# Start of SELECTED PASSAGE

Out of the Darkness (Retrospective: 1994–1999) is a retrospective album by Midnight Syndicate, released July 4, 2006, by Entity Productions. The album features re-recorded and re-mastered tracks from the band's early years (1994-1999). The 24 tracks on the album include 4 previously unreleased songs.

Album information and release 
In a 2006 interview, composer, Edward Douglas referred to the album's material "what we consider our best horror-genre material from the early years." Composer, Gavin Goszka added:  We looked at this (album) as an opportunity to breathe new life into the material. We attempted to maintain as much of the sound and character of the original versions while still making minor changes to the arrangements and performances to bring them closer to what we originally envisioned. The majority of the songs are from the band's Midnight Syndicate, Born of the Night, and Realm of Shadows albums with additional tracks from Edward Douglas' early film scores and a previously unreleased track by Gavin entitled, Prisoner of Time. The album artwork was created by fantasy artist, Rob Alexander.

# End of SELECTED PASSAGE
# Start of RECORDS

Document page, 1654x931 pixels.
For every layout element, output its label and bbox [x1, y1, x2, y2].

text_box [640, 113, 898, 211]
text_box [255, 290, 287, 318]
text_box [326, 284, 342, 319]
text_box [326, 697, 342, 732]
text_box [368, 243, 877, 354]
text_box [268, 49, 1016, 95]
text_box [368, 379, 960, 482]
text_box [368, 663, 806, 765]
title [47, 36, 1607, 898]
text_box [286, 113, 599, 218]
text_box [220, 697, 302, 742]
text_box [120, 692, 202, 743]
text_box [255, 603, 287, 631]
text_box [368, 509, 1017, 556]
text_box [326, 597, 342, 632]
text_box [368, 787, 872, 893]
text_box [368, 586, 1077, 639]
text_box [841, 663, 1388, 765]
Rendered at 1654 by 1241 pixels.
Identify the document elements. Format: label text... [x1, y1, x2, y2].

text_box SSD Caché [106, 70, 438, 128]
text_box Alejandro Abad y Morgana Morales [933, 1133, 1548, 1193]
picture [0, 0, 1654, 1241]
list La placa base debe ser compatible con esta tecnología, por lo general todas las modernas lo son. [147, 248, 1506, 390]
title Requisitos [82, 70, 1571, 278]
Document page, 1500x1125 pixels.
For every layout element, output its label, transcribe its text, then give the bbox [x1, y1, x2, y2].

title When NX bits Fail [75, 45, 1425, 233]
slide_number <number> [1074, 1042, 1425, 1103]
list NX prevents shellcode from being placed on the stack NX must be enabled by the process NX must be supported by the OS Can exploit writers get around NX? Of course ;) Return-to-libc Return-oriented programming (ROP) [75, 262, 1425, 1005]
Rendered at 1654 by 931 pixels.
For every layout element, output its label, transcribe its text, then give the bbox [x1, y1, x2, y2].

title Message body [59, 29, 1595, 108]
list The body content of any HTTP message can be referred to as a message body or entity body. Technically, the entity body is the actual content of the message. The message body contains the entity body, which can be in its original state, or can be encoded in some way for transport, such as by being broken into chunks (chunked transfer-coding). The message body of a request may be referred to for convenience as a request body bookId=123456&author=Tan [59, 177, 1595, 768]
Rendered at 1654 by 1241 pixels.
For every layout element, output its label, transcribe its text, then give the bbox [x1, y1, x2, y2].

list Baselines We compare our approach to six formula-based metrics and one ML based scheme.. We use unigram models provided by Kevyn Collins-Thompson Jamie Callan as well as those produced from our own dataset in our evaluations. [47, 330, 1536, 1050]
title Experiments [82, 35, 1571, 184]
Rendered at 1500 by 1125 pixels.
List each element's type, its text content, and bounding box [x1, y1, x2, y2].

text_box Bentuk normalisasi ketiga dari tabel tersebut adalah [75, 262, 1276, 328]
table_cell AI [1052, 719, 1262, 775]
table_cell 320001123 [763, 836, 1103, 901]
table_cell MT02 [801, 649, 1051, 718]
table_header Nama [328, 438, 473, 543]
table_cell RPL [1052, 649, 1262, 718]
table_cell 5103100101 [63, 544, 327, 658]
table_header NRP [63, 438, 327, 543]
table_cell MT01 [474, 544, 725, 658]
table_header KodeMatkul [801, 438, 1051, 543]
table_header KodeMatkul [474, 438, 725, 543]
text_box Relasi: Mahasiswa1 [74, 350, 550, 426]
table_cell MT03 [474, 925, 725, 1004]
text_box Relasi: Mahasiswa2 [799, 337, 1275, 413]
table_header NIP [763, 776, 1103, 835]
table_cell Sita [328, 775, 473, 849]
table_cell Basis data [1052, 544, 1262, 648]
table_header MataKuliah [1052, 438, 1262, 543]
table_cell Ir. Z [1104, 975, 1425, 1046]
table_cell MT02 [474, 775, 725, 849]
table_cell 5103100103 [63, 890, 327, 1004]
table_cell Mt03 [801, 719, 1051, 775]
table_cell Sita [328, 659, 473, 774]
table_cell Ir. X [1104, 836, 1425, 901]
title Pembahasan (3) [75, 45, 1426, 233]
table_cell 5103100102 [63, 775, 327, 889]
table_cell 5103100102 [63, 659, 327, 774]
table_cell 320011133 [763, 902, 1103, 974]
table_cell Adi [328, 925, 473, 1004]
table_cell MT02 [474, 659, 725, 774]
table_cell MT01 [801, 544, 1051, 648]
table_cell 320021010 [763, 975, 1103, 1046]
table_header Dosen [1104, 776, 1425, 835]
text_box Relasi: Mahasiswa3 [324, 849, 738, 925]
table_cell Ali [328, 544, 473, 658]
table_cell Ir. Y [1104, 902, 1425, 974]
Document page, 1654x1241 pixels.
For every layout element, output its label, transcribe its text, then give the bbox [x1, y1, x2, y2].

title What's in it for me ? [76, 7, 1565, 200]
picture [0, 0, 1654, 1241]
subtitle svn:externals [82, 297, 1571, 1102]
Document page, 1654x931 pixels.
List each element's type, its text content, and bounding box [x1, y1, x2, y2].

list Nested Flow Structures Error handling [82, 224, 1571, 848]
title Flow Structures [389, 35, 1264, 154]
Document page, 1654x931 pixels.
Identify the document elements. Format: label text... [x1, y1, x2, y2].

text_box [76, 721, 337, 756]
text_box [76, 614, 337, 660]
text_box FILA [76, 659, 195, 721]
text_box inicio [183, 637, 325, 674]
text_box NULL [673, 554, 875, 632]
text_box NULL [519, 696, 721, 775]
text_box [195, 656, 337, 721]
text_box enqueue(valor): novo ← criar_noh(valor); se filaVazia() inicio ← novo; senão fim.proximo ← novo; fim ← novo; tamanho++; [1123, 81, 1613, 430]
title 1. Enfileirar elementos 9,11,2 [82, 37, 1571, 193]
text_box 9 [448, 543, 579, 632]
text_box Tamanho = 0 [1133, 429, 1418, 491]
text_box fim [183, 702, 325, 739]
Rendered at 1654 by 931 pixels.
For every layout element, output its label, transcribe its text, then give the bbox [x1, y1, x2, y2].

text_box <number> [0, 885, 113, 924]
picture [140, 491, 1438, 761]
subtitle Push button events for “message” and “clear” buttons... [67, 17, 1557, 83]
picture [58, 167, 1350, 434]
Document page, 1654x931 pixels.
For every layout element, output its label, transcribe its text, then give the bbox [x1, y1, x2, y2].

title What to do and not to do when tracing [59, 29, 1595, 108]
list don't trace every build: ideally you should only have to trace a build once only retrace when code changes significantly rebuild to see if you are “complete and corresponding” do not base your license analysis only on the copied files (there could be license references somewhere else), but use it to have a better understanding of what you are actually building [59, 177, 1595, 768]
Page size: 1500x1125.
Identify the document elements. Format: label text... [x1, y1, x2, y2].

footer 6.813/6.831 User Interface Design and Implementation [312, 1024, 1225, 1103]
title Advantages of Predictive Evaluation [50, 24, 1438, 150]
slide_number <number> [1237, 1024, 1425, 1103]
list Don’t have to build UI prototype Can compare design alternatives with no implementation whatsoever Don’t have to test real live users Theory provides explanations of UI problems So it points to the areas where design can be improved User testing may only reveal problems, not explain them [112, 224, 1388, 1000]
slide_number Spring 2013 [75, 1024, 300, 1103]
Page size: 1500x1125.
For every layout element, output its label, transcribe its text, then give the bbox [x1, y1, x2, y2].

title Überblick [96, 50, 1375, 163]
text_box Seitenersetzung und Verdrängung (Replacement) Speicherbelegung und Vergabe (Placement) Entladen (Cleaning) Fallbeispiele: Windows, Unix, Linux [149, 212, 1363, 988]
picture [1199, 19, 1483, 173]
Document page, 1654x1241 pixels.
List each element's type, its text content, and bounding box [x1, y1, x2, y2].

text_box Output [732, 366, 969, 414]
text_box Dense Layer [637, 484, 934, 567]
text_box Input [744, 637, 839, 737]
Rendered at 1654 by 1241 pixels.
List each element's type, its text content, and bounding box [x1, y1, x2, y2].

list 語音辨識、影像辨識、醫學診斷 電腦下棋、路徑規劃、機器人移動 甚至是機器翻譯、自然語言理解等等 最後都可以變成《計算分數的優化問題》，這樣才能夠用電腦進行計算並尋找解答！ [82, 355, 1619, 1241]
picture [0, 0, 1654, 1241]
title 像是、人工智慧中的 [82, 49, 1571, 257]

# End of RECORDS

▶ **WORK TO COMPLETE**:
**1)** Using the Out of the Darkness passage, decide whether each statement below agrees with it: (a) The album was released by Entity Productions. (b) Gavin Goszka created the album artwork. (c) Six of the album's 24 tracks had never been released before. For each, answer yes or no and quote the words that decide it.
**2)** Retype the Out of the Darkness passage from "Album information and" up to and including "artist, Rob Alexander.".

▶ **TASK-BY-TASK RESULTS**:
**1)**
(a) Yes: "released July 4, 2006, by Entity Productions"
(b) No: "The album artwork was created by fantasy artist, Rob Alexander."
(c) No: "The 24 tracks on the album include 4 previously unreleased songs."

**2)**
Album information and release 
In a 2006 interview, composer, Edward Douglas referred to the album's material "what we consider our best horror-genre material from the early years." Composer, Gavin Goszka added:  We looked at this (album) as an opportunity to breathe new life into the material. We attempted to maintain as much of the sound and character of the original versions while still making minor changes to the arrangements and performances to bring them closer to what we originally envisioned. The majority of the songs are from the band's Midnight Syndicate, Born of the Night, and Realm of Shadows albums with additional tracks from Edward Douglas' early film scores and a previously unreleased track by Gavin entitled, Prisoner of Time. The album artwork was created by fantasy artist, Rob Alexander.